> WORK ITEM:
Reproduce every line of the material below without changing anything.

PROVIDED DATA section start

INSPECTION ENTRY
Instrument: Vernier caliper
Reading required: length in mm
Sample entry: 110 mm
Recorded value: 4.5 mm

PROVIDED DATA section end

> ANSWER SECTION:
INSPECTION ENTRY
Instrument: Vernier caliper
Reading required: length in mm
Sample entry: 110 mm
Recorded value: 4.5 mm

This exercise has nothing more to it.